Assignment: Can you arrange everything in the material from the line containing "Treatment Centers" down to the line containing "Radiant Floor", both included, as a numbered list with blank lines and pictures left out?

Materials provided:
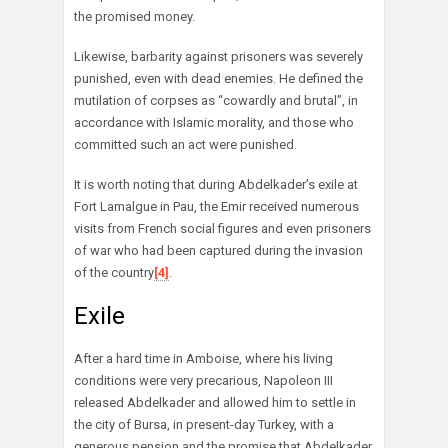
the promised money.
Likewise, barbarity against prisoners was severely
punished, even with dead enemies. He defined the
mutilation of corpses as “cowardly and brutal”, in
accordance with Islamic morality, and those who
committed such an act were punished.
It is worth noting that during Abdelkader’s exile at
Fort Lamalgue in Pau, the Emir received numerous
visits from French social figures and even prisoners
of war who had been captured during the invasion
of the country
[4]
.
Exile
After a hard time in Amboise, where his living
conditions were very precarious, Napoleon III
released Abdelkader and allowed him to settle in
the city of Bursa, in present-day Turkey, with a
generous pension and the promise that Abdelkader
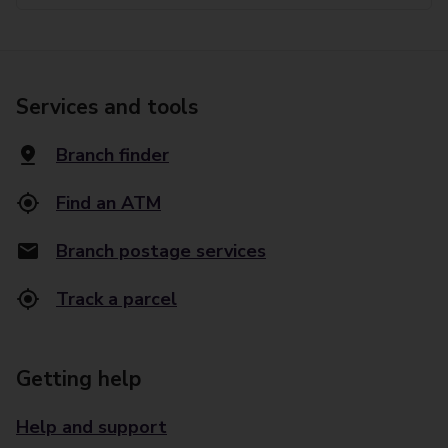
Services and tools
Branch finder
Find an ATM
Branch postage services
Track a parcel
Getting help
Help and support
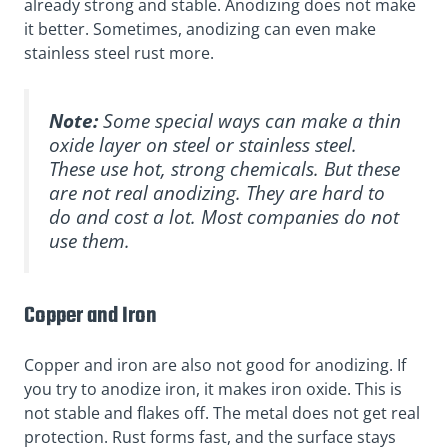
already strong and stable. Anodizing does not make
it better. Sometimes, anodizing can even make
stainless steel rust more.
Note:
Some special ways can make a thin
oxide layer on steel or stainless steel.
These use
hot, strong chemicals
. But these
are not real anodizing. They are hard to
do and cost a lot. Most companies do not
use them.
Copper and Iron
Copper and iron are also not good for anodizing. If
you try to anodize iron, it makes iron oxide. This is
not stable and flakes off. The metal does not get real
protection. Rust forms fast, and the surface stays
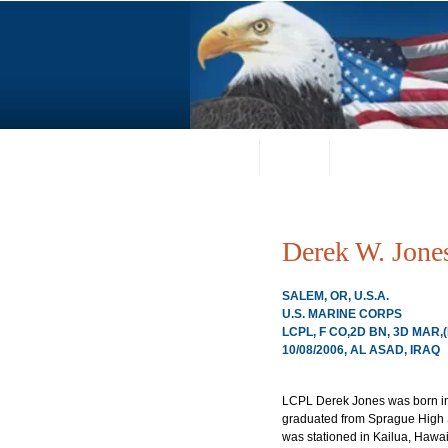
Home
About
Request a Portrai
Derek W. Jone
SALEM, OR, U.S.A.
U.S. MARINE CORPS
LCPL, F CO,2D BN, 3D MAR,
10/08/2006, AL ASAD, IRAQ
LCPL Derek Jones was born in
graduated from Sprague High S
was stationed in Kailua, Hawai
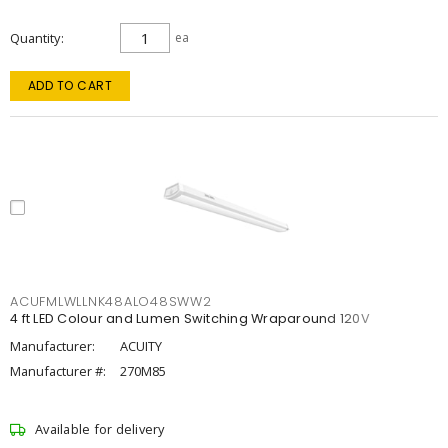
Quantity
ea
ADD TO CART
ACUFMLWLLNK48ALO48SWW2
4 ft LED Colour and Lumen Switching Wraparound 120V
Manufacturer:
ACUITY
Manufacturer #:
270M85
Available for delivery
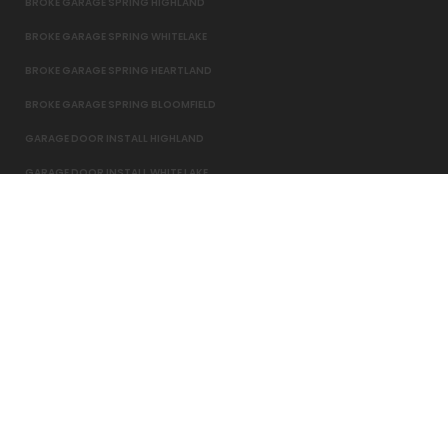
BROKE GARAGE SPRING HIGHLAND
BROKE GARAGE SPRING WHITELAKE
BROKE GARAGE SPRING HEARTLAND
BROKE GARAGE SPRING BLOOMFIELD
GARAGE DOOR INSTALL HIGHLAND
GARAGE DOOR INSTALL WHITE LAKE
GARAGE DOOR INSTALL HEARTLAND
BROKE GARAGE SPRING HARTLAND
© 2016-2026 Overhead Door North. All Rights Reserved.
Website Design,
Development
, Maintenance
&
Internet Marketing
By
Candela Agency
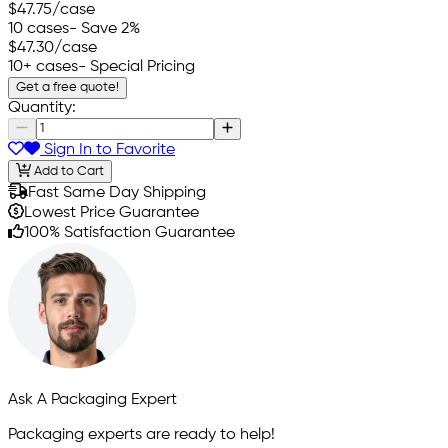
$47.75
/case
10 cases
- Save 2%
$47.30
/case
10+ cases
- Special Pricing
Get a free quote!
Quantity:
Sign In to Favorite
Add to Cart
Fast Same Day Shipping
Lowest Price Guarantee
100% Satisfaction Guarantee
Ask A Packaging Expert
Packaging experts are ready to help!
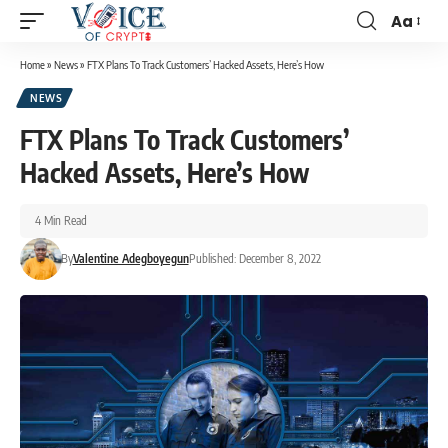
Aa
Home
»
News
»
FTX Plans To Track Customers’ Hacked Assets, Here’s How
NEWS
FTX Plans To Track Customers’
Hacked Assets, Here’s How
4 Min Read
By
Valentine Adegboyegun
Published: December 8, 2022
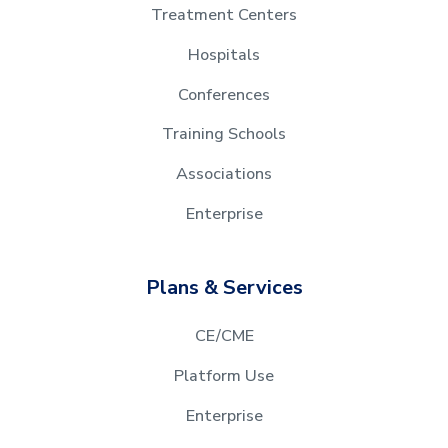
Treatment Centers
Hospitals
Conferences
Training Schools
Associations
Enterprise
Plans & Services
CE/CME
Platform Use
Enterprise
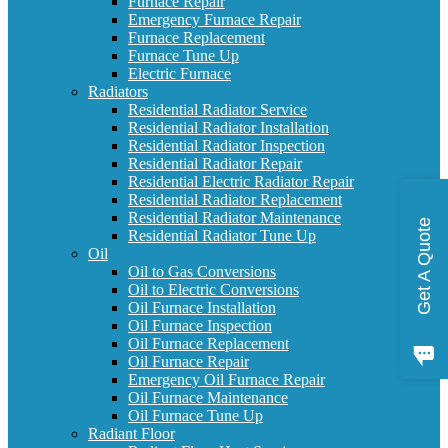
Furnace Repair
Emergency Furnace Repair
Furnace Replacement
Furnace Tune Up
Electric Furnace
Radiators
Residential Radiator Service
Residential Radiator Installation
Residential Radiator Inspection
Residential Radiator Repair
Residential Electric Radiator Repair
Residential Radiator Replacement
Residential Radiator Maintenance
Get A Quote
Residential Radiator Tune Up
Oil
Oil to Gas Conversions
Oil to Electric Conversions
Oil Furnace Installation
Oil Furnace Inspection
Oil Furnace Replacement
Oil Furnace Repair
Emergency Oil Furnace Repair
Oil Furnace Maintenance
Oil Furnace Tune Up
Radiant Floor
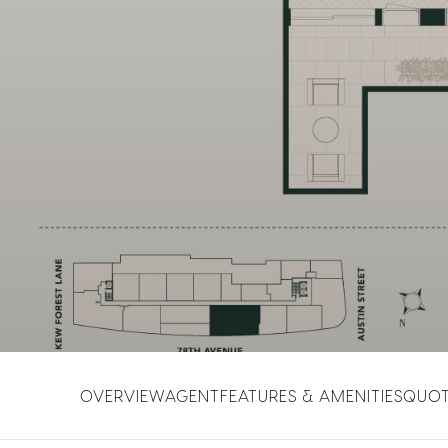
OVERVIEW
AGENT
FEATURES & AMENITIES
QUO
---
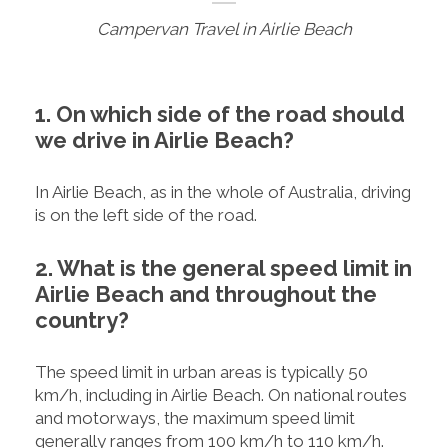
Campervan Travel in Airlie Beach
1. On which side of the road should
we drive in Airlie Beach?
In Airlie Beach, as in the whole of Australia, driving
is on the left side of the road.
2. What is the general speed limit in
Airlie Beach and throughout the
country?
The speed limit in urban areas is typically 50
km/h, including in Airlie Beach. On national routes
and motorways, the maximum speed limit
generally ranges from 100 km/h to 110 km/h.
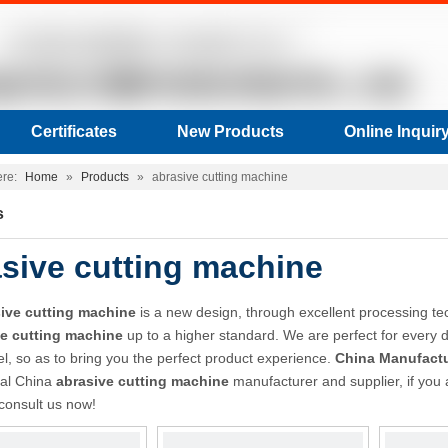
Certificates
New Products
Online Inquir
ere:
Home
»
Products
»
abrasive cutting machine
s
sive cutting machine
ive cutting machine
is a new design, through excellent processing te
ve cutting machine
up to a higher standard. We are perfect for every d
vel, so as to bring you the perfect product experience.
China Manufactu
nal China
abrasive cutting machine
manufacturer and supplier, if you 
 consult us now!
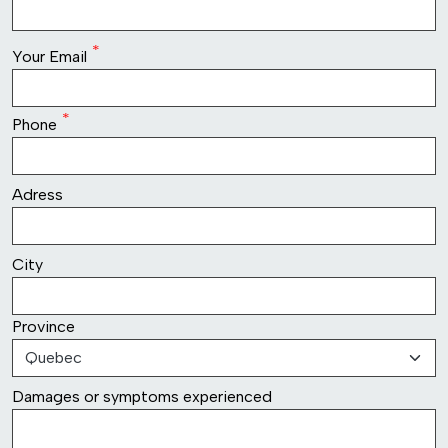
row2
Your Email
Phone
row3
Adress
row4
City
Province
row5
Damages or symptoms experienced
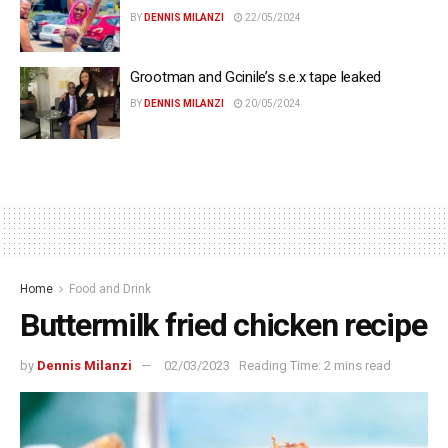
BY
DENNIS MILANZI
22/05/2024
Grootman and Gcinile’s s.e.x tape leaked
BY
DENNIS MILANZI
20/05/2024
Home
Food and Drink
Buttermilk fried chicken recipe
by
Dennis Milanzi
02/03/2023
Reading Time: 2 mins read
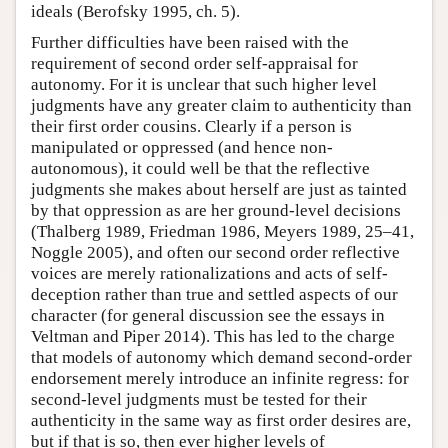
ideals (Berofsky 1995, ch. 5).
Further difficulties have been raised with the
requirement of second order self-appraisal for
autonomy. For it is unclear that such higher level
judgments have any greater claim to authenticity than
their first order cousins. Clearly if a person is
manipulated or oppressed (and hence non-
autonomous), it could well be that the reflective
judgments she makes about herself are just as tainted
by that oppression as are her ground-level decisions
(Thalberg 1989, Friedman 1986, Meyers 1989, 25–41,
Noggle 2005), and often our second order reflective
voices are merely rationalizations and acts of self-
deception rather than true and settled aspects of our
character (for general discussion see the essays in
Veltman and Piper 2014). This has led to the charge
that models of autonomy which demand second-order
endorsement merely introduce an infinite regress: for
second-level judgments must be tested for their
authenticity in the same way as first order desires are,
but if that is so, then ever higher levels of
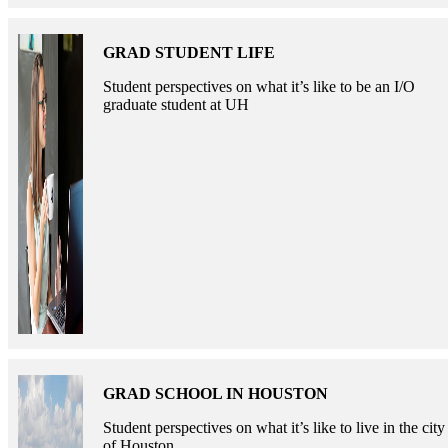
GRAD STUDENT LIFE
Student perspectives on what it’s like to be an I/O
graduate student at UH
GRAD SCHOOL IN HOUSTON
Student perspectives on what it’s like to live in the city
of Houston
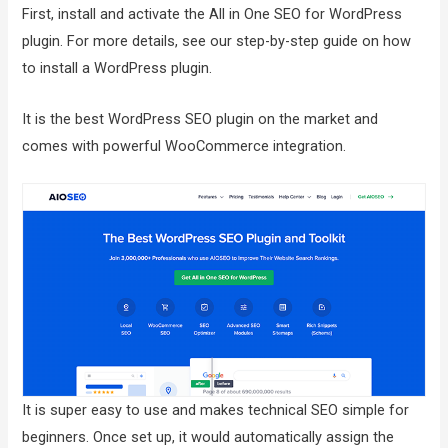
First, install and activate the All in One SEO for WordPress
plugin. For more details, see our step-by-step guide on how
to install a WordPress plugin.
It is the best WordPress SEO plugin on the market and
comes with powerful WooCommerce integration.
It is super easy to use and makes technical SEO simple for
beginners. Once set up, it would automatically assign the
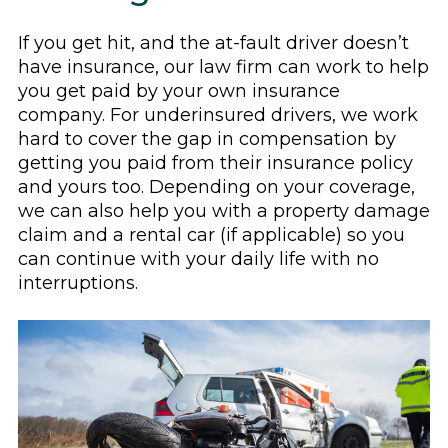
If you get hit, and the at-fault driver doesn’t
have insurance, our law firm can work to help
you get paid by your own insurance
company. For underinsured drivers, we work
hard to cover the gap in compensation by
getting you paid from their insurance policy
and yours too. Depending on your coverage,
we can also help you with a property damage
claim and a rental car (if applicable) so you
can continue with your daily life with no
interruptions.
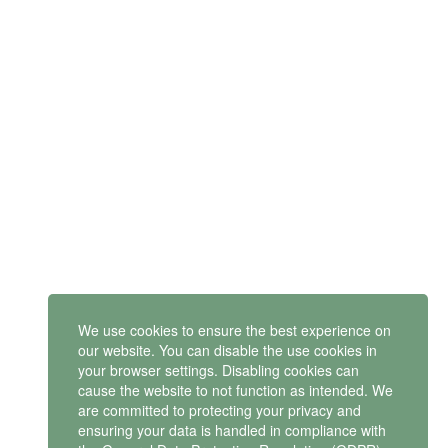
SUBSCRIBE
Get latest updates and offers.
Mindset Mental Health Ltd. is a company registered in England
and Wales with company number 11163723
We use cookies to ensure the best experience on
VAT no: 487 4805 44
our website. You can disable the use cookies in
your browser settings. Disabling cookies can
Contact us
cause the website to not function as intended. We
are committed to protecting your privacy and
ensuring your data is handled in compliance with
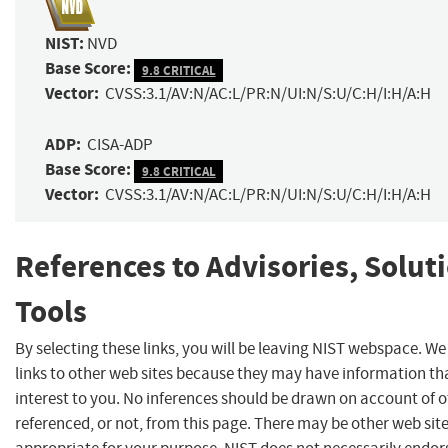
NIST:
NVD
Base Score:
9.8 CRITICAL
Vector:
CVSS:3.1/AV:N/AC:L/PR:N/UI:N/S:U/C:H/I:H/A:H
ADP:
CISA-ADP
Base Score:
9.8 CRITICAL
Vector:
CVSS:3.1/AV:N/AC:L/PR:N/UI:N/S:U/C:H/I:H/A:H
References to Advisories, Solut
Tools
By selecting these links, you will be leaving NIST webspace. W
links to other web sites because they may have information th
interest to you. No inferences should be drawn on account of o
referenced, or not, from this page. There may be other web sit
* * *
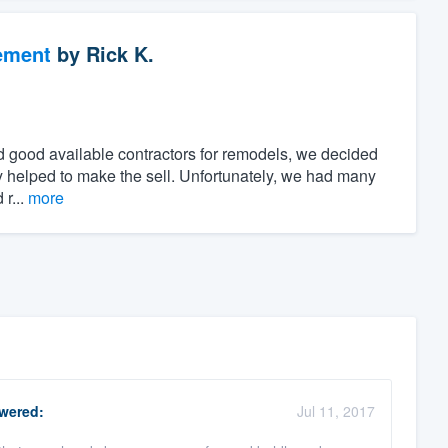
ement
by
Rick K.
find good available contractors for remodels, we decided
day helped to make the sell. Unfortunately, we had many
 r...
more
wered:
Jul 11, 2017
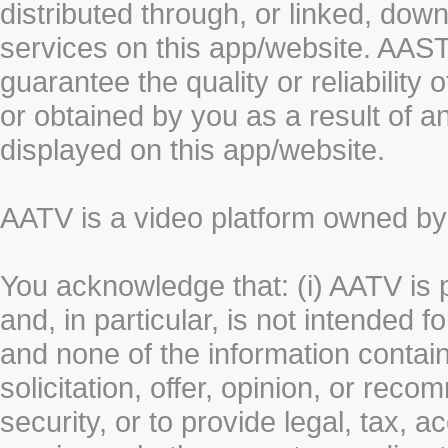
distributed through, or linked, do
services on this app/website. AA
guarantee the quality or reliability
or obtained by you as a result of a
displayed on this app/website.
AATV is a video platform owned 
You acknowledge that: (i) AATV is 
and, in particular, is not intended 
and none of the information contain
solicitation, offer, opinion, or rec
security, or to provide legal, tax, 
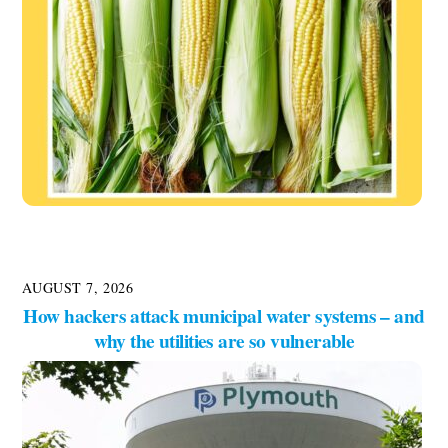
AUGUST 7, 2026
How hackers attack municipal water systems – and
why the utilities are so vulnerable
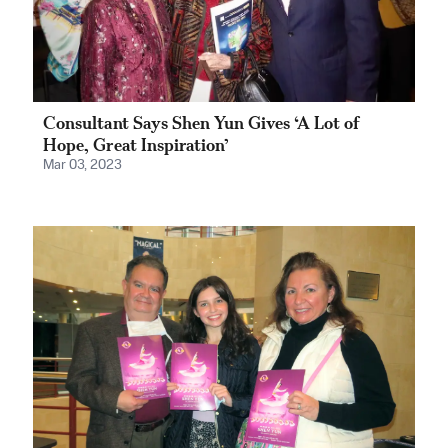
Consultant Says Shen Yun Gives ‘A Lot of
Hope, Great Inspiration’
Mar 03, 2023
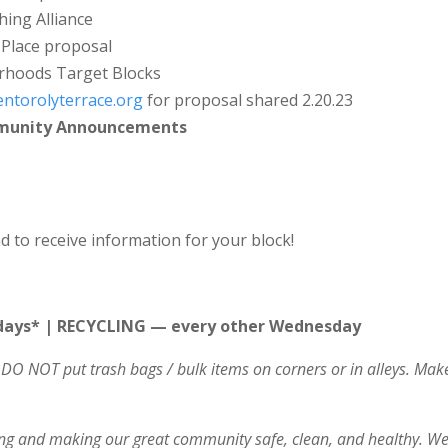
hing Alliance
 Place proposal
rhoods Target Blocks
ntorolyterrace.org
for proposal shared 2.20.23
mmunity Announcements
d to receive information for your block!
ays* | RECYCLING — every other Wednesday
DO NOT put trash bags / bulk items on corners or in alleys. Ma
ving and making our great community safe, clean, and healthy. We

Solution to this exercise:
1. Treatment Centers
2. Hospitals
3. Conferences
4. Training Schools
5. Associations
6. Enterprise
7. Plans & Services
8. CE/CME
9. Platform Use
10. Enterprise
11. Furnace Repair
12. Emergency Furnace Repair
13. Furnace Replacement
14. Furnace Tune Up
15. Electric Furnace
16. Radiators
17. Residential Radiator Service
18. Residential Radiator Installation
19. Residential Radiator Inspection
20. Residential Radiator Repair
21. Residential Electric Radiator Repair
22. Residential Radiator Replacement
23. Residential Radiator Maintenance
24. Get A Quote
25. Residential Radiator Tune Up
26. Oil
27. Oil to Gas Conversions
28. Oil to Electric Conversions
29. Oil Furnace Installation
30. Oil Furnace Inspection
31. Oil Furnace Replacement
32. Oil Furnace Repair
33. Emergency Oil Furnace Repair
34. Oil Furnace Maintenance
35. Oil Furnace Tune Up
36. Radiant Floor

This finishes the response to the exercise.